DATA -
===

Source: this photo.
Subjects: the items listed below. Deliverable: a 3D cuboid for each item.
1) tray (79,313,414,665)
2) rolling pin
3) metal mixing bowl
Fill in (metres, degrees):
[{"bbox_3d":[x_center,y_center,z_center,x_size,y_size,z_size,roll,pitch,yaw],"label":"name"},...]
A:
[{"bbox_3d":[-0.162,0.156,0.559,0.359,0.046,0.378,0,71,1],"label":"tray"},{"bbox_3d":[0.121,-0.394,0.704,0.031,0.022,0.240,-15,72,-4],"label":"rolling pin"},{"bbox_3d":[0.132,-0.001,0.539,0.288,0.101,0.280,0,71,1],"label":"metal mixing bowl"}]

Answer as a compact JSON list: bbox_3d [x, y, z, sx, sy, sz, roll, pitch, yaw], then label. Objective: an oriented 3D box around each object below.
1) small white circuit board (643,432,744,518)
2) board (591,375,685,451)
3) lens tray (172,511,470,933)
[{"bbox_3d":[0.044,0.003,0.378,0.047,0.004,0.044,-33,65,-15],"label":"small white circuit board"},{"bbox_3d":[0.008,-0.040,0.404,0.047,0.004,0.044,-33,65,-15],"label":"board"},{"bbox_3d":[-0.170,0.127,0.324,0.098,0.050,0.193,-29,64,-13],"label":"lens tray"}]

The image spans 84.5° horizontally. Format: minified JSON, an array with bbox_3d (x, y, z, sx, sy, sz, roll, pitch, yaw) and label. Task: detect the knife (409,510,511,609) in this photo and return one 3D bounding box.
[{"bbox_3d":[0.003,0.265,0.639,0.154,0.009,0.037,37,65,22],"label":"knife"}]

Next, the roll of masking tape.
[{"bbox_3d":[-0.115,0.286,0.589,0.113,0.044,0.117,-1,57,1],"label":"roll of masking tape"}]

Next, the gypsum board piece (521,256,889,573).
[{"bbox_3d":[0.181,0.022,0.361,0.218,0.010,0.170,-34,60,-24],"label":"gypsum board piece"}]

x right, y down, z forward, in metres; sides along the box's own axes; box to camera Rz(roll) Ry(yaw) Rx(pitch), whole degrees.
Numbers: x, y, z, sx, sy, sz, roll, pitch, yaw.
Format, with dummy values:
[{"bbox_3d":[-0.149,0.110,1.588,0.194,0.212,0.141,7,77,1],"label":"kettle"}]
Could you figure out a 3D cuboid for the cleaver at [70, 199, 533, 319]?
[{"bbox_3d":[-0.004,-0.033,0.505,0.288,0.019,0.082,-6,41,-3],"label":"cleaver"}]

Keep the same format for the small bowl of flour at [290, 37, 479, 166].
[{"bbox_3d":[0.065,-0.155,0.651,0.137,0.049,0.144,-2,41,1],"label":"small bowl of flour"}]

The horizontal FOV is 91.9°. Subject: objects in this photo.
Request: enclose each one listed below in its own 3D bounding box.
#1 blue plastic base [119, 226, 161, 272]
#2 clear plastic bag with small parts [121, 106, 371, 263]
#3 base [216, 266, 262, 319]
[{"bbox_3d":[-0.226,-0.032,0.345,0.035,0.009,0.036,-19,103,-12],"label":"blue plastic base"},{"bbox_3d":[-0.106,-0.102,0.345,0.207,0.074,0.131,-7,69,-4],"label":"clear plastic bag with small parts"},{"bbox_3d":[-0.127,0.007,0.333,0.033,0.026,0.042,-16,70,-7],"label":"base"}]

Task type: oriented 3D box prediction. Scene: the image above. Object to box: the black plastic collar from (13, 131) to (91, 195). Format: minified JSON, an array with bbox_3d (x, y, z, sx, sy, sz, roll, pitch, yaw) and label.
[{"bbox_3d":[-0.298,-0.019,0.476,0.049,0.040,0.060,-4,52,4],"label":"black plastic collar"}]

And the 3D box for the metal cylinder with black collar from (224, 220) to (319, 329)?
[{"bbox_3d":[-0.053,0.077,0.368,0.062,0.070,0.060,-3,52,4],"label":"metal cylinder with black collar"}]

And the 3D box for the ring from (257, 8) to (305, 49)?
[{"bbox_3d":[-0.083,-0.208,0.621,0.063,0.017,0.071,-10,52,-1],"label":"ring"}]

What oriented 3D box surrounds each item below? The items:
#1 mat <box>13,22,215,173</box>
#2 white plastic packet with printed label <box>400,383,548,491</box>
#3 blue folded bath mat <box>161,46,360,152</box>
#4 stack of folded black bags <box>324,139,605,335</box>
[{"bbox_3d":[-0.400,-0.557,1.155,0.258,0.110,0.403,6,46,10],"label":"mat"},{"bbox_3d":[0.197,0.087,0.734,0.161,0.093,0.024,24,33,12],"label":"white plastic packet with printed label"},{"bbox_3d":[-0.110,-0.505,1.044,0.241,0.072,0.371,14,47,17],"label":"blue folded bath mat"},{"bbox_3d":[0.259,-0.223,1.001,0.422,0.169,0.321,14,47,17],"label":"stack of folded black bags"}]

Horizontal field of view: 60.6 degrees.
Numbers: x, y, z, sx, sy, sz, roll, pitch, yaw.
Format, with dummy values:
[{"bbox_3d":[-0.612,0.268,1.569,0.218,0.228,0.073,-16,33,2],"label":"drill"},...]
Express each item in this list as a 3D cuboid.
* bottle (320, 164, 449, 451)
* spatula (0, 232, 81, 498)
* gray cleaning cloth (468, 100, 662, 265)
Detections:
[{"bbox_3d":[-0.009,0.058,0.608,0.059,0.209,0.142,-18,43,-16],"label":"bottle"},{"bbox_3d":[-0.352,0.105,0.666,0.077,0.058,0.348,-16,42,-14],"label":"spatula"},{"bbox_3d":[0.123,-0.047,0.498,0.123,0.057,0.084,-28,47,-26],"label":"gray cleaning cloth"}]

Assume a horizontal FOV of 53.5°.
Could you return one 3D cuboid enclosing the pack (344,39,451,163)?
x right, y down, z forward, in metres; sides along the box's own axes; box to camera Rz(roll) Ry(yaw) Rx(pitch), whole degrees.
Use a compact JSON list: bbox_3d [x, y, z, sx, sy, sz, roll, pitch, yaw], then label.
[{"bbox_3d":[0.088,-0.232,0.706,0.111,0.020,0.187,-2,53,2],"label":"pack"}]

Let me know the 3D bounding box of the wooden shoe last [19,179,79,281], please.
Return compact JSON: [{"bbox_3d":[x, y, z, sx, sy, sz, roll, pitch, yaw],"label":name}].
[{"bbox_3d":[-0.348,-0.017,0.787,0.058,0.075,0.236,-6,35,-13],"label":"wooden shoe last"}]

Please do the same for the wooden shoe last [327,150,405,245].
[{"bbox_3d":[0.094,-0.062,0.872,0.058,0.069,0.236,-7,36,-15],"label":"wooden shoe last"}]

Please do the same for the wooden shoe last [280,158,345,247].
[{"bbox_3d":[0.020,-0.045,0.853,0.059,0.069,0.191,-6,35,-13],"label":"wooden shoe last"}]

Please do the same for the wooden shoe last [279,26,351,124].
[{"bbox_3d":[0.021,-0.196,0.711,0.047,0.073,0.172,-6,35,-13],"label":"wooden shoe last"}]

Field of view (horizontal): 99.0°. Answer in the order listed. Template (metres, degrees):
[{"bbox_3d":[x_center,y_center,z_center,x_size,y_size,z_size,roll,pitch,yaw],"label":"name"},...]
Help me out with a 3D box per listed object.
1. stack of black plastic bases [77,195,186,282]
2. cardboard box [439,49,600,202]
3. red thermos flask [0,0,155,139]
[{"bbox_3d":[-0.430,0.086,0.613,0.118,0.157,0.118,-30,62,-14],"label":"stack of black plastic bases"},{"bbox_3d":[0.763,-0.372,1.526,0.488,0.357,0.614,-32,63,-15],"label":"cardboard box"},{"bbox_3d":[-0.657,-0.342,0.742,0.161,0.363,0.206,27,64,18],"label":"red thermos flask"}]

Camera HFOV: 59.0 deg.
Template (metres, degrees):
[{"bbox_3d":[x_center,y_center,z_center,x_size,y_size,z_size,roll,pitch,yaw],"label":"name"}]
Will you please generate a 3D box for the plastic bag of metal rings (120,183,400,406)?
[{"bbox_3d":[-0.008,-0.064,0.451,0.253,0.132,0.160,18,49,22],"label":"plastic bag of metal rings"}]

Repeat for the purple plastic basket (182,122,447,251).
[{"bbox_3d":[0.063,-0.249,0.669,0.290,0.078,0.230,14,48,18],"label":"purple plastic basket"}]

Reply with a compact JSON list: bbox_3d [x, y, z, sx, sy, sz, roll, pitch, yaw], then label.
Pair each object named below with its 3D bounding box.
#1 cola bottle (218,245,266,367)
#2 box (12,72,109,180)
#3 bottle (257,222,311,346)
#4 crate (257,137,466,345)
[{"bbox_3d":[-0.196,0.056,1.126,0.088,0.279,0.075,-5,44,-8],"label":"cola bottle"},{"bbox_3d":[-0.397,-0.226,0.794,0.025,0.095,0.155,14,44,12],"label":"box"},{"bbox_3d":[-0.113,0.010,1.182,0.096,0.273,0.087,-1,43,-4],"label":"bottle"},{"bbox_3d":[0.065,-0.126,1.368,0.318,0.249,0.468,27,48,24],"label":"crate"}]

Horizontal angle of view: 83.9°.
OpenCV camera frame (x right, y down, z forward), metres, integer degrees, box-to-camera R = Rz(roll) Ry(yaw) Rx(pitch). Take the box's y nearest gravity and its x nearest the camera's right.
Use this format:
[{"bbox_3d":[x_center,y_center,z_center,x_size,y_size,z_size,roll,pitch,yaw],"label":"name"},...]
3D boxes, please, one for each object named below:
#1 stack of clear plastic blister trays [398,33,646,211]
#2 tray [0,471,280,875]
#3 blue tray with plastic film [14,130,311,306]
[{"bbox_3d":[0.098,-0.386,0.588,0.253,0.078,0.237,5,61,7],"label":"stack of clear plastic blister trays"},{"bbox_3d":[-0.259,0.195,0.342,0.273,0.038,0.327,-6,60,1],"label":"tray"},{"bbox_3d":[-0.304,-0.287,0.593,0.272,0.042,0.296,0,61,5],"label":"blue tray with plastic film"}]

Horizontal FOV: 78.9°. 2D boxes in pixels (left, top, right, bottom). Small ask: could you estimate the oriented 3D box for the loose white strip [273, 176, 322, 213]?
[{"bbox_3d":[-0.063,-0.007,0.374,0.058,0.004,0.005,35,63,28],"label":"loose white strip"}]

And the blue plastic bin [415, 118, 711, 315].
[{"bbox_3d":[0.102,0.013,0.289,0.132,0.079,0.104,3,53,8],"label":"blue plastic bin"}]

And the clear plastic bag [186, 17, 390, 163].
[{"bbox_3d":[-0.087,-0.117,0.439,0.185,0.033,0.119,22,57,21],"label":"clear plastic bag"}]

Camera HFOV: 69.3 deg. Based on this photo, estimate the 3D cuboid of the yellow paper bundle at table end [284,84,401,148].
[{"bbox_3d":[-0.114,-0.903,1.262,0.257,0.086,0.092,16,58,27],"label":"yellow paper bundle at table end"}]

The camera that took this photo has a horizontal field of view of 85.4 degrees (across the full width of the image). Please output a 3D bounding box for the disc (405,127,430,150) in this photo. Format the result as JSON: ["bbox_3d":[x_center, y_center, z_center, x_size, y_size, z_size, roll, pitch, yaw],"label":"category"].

===

ACTION ITEM - What you return must be the lines above that run from the line with "#2 box (12,72,109,180)" to the line with "#2 tray [0,471,280,875]", inclusive, each copied exactly.

SOLVED EXERCISE -
#2 box (12,72,109,180)
#3 bottle (257,222,311,346)
#4 crate (257,137,466,345)
[{"bbox_3d":[-0.196,0.056,1.126,0.088,0.279,0.075,-5,44,-8],"label":"cola bottle"},{"bbox_3d":[-0.397,-0.226,0.794,0.025,0.095,0.155,14,44,12],"label":"box"},{"bbox_3d":[-0.113,0.010,1.182,0.096,0.273,0.087,-1,43,-4],"label":"bottle"},{"bbox_3d":[0.065,-0.126,1.368,0.318,0.249,0.468,27,48,24],"label":"crate"}]

Horizontal angle of view: 83.9°.
OpenCV camera frame (x right, y down, z forward), metres, integer degrees, box-to-camera R = Rz(roll) Ry(yaw) Rx(pitch). Take the box's y nearest gravity and its x nearest the camera's right.
Use this format:
[{"bbox_3d":[x_center,y_center,z_center,x_size,y_size,z_size,roll,pitch,yaw],"label":"name"},...]
3D boxes, please, one for each object named below:
#1 stack of clear plastic blister trays [398,33,646,211]
#2 tray [0,471,280,875]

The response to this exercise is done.